A knife's - is ok for a knife is


This sentence is bogus.


Okay, I'm curious. Is this right? "Un coltello manca nella cucina"?


Interestingly, Google Translate says this wording means "Missing a knife in the kitchen" where as "Un coltello manca in cucina" comes up as "A knife is missing in the kitchen." Is it both? Either? Regional?


"He/she misses a knife in the kitchen", why is that wrong?


It's OK! We can all relax! I've found the knife and put it back in the kitchen! ;)


Sad! It did not accept "A knife is missing in the kitchen" and instead required "there is one knife missing in the kitchen." Does anyone know if this is correctly translated or if this is a bug?


"A knife is lacking in the kitchen." should be accepted.


I wrote "The knife is missing in the kitchen" and was corrected to "One knife is missing in the kitchen." Why is "manca" indefinite: "one" vs. definite "the"?

[deactivated user]

    I got this right after "She does not miss her grandchildren" :S


    Not surprised.

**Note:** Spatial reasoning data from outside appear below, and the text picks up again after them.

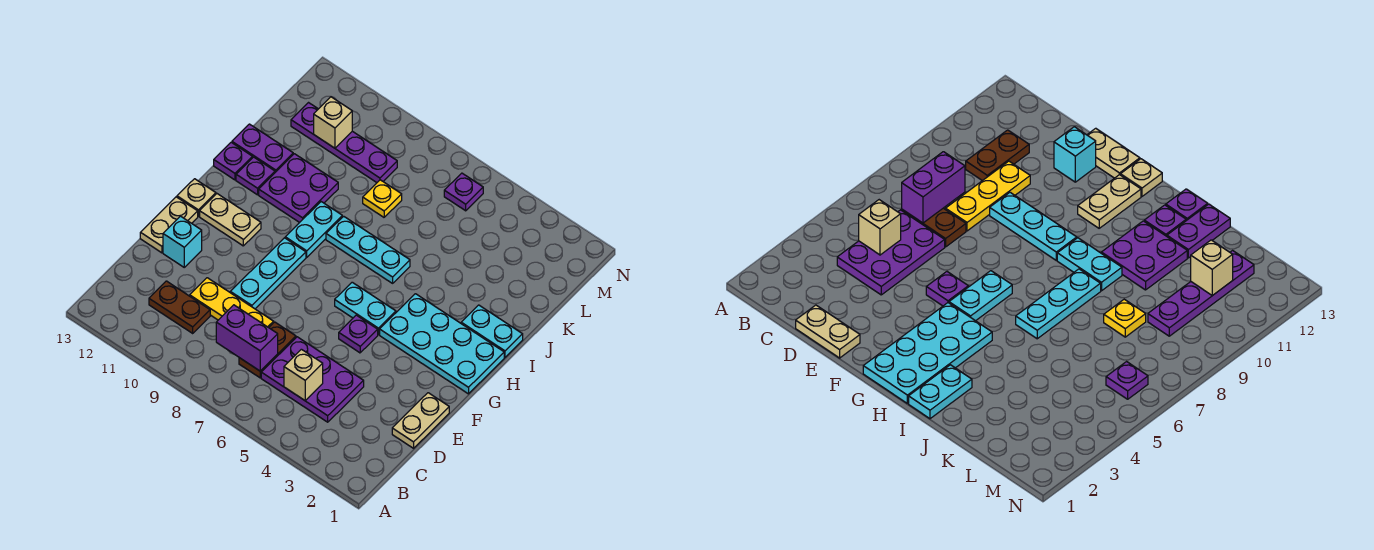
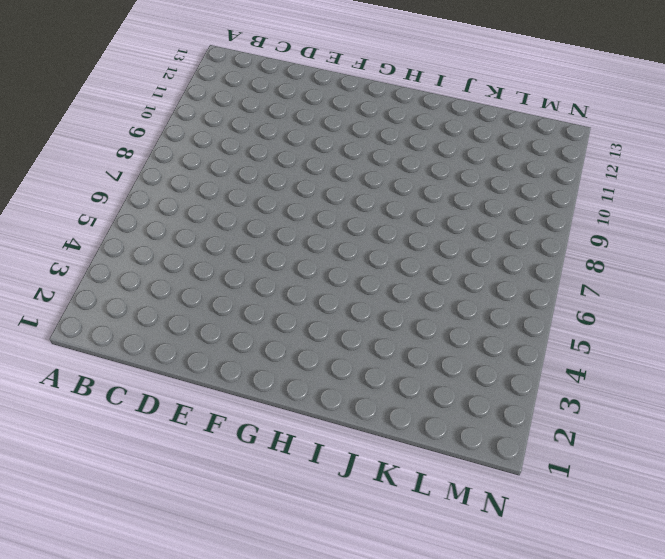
none -> purple 2x3 plate [261,337,364,422]
none -> brown 1x2 plate [239,322,296,378]
none -> brown 1x2 plate [149,281,210,333]

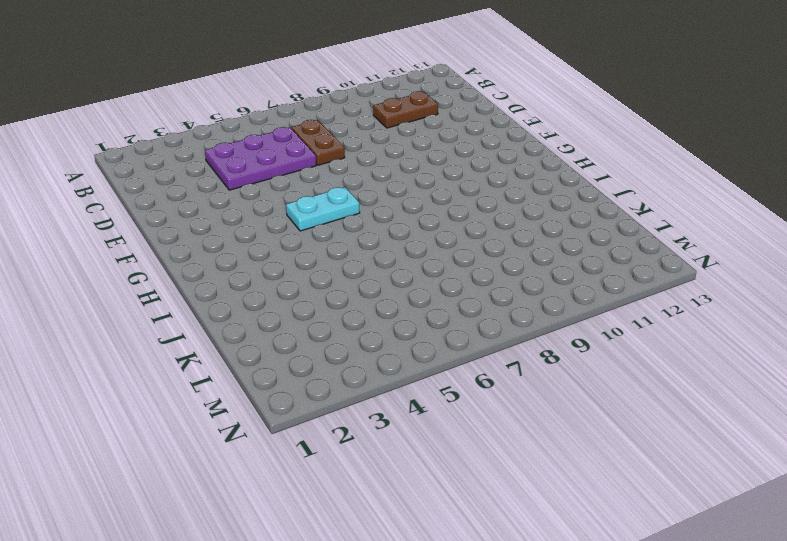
none -> tan 1x2 plate [392,393,449,448]
none -> yellow 1x3 plate [190,278,274,328]
none -> cyan 1x3 plate [230,238,306,309]

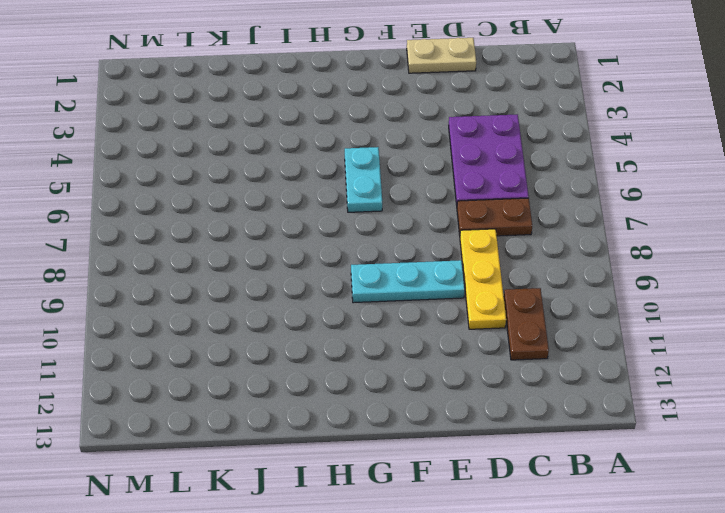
none -> cyan 1x1 brick [163,216,202,267]
none -> tan 1x2 plate [140,197,198,253]
none -> purple 1x1 plate [339,315,378,353]

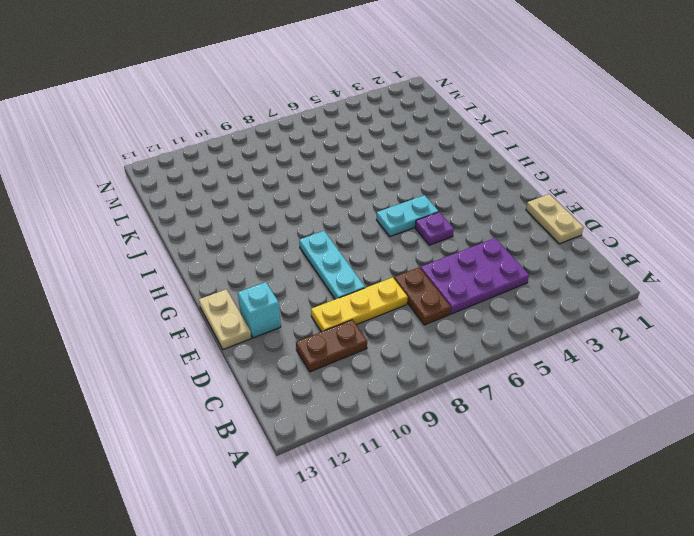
none -> cyan 2x4 plate [380,294,504,394]
none -> tan 1x2 plate [200,194,261,246]
none -> tan 1x1 plate [177,179,216,216]

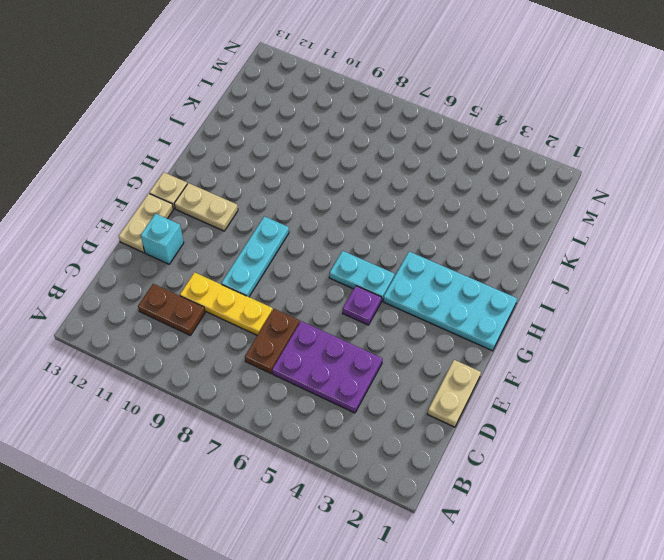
none -> cyan 1x2 plate [285,202,342,257]
none -> cyan 1x2 plate [461,305,523,357]
none -> cyan 1x3 plate [326,216,410,283]

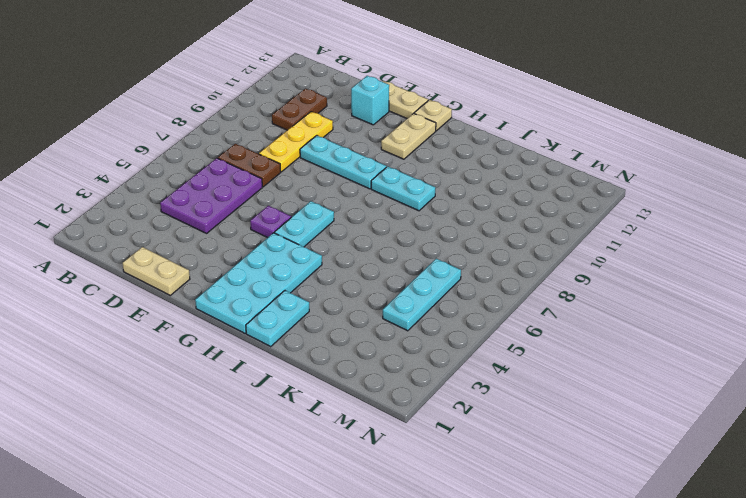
cyan 1x3 plate [383,259,461,331] -> cyan 1x3 plate moved to [326,216,410,283]
none -> purple 2x2 plate [259,154,338,223]
none -> purple 1x1 plate [236,157,275,195]
none -> purple 1x1 plate [214,142,252,180]

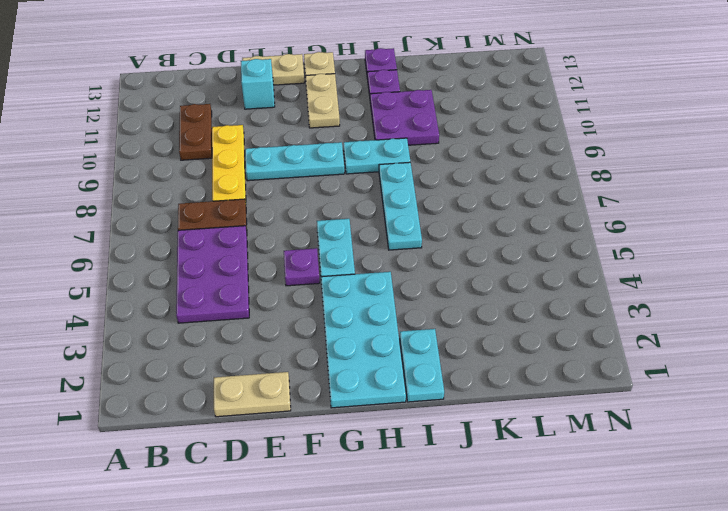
none -> purple 1x2 plate [232,124,293,172]
none -> yellow 1x1 plate [363,180,402,217]
none -> purple 1x4 plate [291,103,397,183]

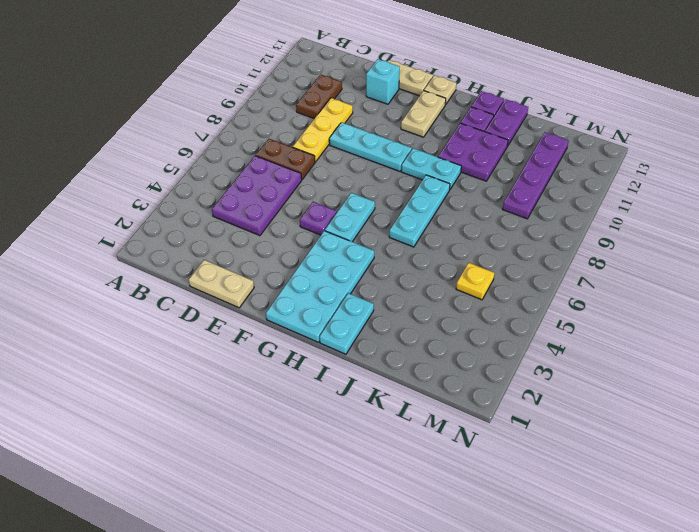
yellow 1x1 plate [456,263,494,300] -> yellow 1x1 plate moved to [363,180,402,217]
none -> purple 1x1 plate [444,173,483,211]
none -> tan 1x1 brick [284,349,323,400]
none -> purple 1x2 brick [216,305,278,371]

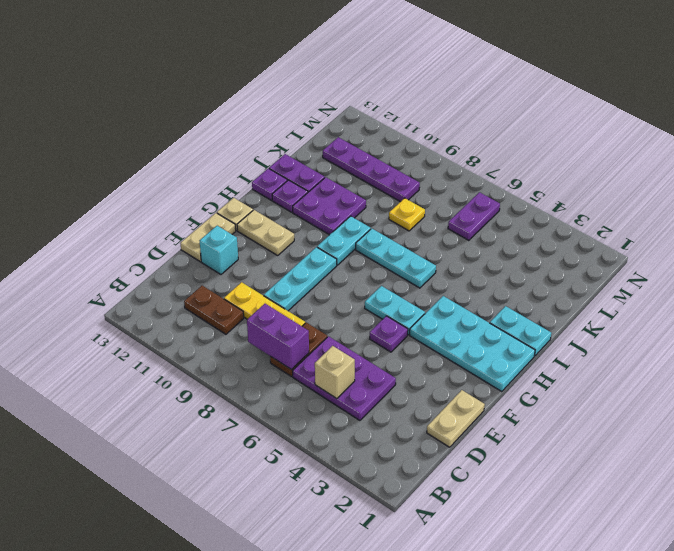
purple 1x2 plate [448,192,500,240] -> purple 1x1 plate [444,173,483,211]
none -> tan 1x1 brick [314,97,352,148]

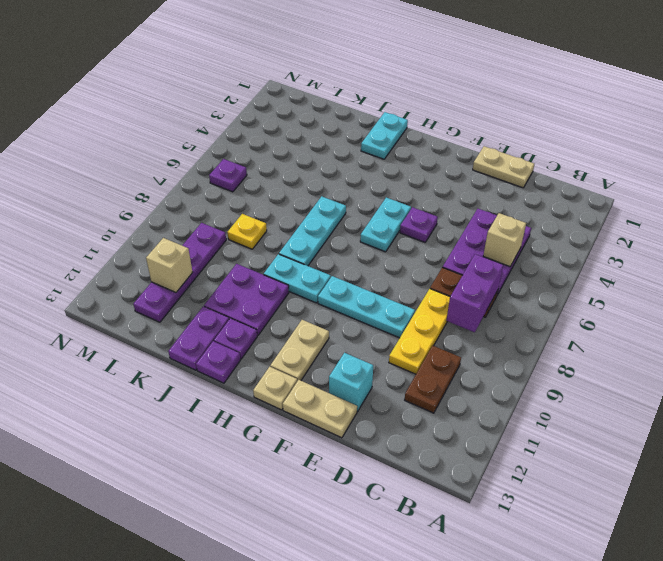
none -> cyan 2x4 plate [380,294,504,394]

Stop throwing them!!


    "A knife is missing in the kitchen." "He does not miss me." "She does not miss me."

    I am really started to not like this word 'miss'. It makes no sense to me, how does it translate? I know the question has probably been asked like a hundred times but still, I'm confused.


    A knife is missing in the kitchen because it was used for murder in the bedroom. Makes perfect sense.


    i put "a knife is missing in the kitchen ', it was marked wrong the correct solution was "A knife is missing in the kitchen" ?????


    Normal idiomatic English would be "A knife is missing from the kitchen." DL continues to madden native speakers with overly literal translations.




    i think english translation doesn't make sense at all


    So even though we didn't learn this yet and I had to find it on another site, if we want to say that He is missing one of his knives, we'd use GLI in place of LUI. It certainly kills your progress and learning when you hover your mouse over Manca, and it says "He misses" Then you choose "he misses" (not because you make it up, but because DL itself tells you it's the answer!), and it's wrong.


    I'm sure he says "manco"! That would surely be perfectly correct too, just having the meaning "I lack a knife in the kitchen"


    How about "A knife from the kitchen is missing"? More idiomatic in English.


    In English "from the kitchen" makes more sense.


    "A kitchen knife is missing" marked wrong? Have I completely miss understood this?


    Is it wrong if I answer " A knife is short at the kitchen" ?


    Perché è nel mio stivale.


    o_O How about "HELP! A knife is missing in the kitchen! o_O


    I dont understand the sentence structure of " manca un coltello in cucina.. "missing a knife from the kitchen"


    I don't understand the use of "manca" at all.


    Why is it "in", and not "nella"?


    "Un coltello è manca della cucina" is this wrong?


    Yes, you would have to use the past participle "mancato" if that is allowed.


    Can you explain why? If "manca" means "missing" then it looks correct to me. What does "past participle" have to do with it?


    Yes, "è" is the main verb. You can't have "mancare" in the indicative here because it's secondary here. "Io manco" but "io è mancato."


    What about "un coltello manca dalla cucina"? Is dropping the è fixing it?


    I thought mancare was to miss


    The voice of this girle is Really Bad crackly and understandable


    Duolingo should have spent more time explaining "mancare" more clearly.


    Aha!! The Butler did it !!!!!


    How come its "in cucina" and not "nel cucina" of the translation includes "the"?



    Here, the definite article is implied (in is normally used when speaking about rooms of your own house or relatives' rooms, friends' rooms, even though the articulated in is not grammatically incorrect).
    For more on "in cucina vs nella cucina", read the discussion in the following link:

    Both Emy__3 and CivisRomanus who've commented there, are very helpful Italian native speakers.


    Have you tried checking if its hiding in the stivale?